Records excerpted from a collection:
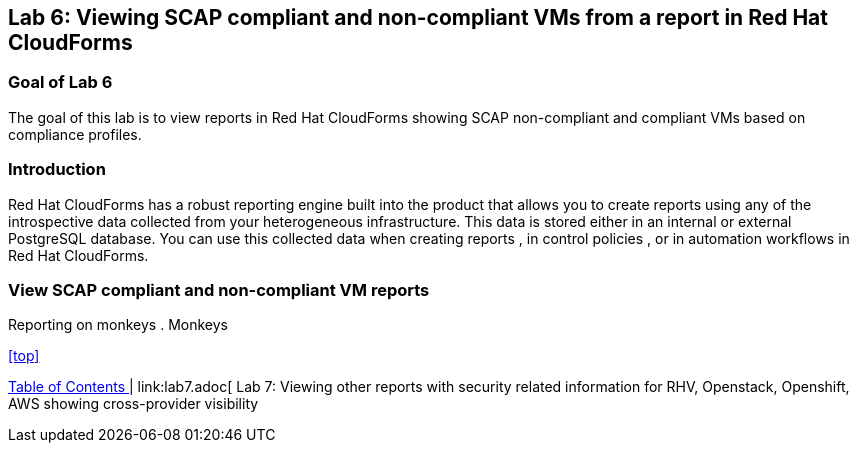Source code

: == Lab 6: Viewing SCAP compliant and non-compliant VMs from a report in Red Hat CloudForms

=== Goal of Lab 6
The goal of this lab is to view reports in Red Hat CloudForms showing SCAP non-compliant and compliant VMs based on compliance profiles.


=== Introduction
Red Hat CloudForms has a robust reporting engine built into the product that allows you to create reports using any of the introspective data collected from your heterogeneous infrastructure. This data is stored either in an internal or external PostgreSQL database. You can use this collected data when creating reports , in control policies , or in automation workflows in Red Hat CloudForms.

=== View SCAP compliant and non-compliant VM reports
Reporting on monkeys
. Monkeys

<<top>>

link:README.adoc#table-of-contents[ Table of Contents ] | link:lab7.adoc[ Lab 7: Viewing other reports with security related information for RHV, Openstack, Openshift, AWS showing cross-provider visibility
...
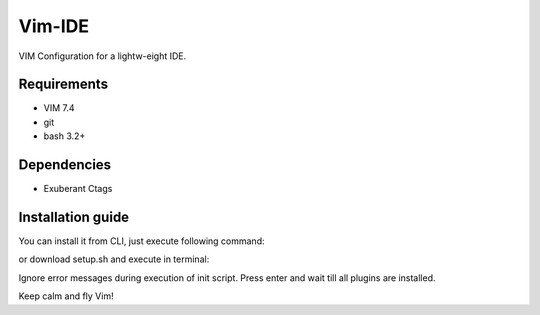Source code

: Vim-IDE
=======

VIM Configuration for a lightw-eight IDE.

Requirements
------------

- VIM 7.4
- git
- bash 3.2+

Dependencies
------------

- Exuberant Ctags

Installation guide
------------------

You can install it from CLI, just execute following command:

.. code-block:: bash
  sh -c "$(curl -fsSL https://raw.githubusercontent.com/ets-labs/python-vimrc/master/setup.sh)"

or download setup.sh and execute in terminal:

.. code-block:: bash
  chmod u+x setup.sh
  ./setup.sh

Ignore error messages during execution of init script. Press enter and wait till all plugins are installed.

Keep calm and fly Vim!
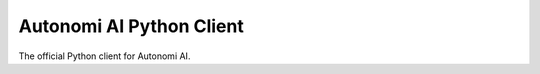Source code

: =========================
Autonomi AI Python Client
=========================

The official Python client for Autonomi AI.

» PROBLEM
Copy all the lines above that hold the string "Viewing".

» SOLUTION
: == Lab 6: Viewing SCAP compliant and non-compliant VMs from a report in Red Hat CloudForms
link:README.adoc#table-of-contents[ Table of Contents ] | link:lab7.adoc[ Lab 7: Viewing other reports with security related information for RHV, Openstack, Openshift, AWS showing cross-provider visibility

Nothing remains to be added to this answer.